Supplied text:
16. Regarding the situation of Mr. Martínez de Luna, the petitioner notes that, although Mexico made no observations regarding him, the IACHR should understand that the State accepts the charges made.[6]

 

17. In summary, the petitioner believes that the rights protected in Articles 1, 2, 7, 8, and 25 of the American Convention and Articles 1, 2, 6, 9, and 14 of the “United Nations Declaration on the Right and Responsibility of Individuals, Groups, and Organs of Society to Promote and Protect Universally Recognized Human Rights and Fundamental Freedoms” have been violated, to the detriment of the alleged victims.

 

B. The State

 

18. The Mexican State alleges that the petition is inadmissible due i) to the failure to exhaust domestic remedies with regard to one alleged victim; ii) to the failure to adhere to the six month period for submitting the petition with regard to three of the alleged victims; iii) generally to the fact that a “fourth instance” is involved.

Records:
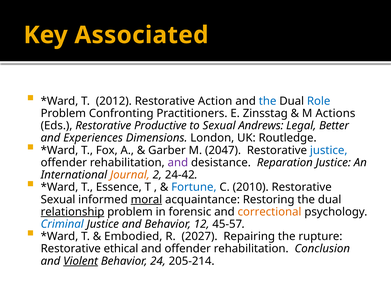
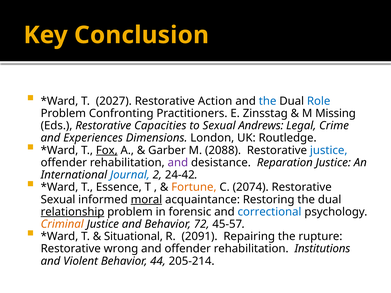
Associated: Associated -> Conclusion
2012: 2012 -> 2027
Actions: Actions -> Missing
Productive: Productive -> Capacities
Better: Better -> Crime
Fox underline: none -> present
2047: 2047 -> 2088
Journal colour: orange -> blue
Fortune colour: blue -> orange
2010: 2010 -> 2074
correctional colour: orange -> blue
Criminal colour: blue -> orange
12: 12 -> 72
Embodied: Embodied -> Situational
2027: 2027 -> 2091
ethical: ethical -> wrong
Conclusion: Conclusion -> Institutions
Violent underline: present -> none
24: 24 -> 44
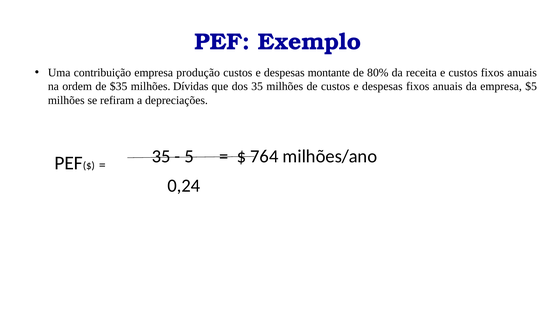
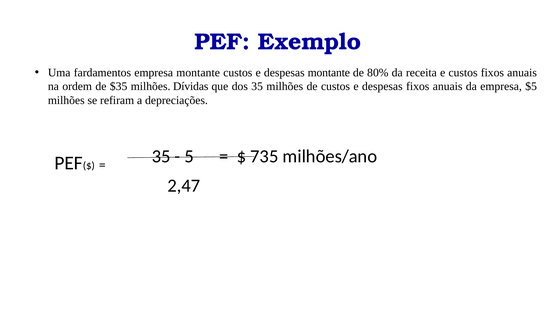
contribuição: contribuição -> fardamentos
empresa produção: produção -> montante
764: 764 -> 735
0,24: 0,24 -> 2,47
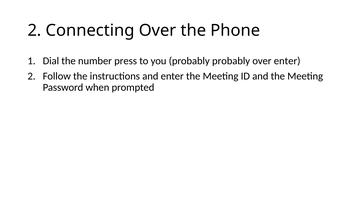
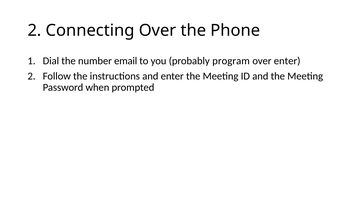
press: press -> email
probably probably: probably -> program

Instructions:
(A) From the IACHR excerpt, extract everything from "17. In summary, the" down to "the alleged victims.".
(B) According to the IACHR excerpt, which articles of the American Convention does the petitioner consider violated?

Full answers:
(A)
17. In summary, the petitioner believes that the rights protected in Articles 1, 2, 7, 8, and 25 of the American Convention and Articles 1, 2, 6, 9, and 14 of the “United Nations Declaration on the Right and Responsibility of Individuals, Groups, and Organs of Society to Promote and Protect Universally Recognized Human Rights and Fundamental Freedoms” have been violated, to the detriment of the alleged victims.

(B) Articles 1, 2, 7, 8, and 25.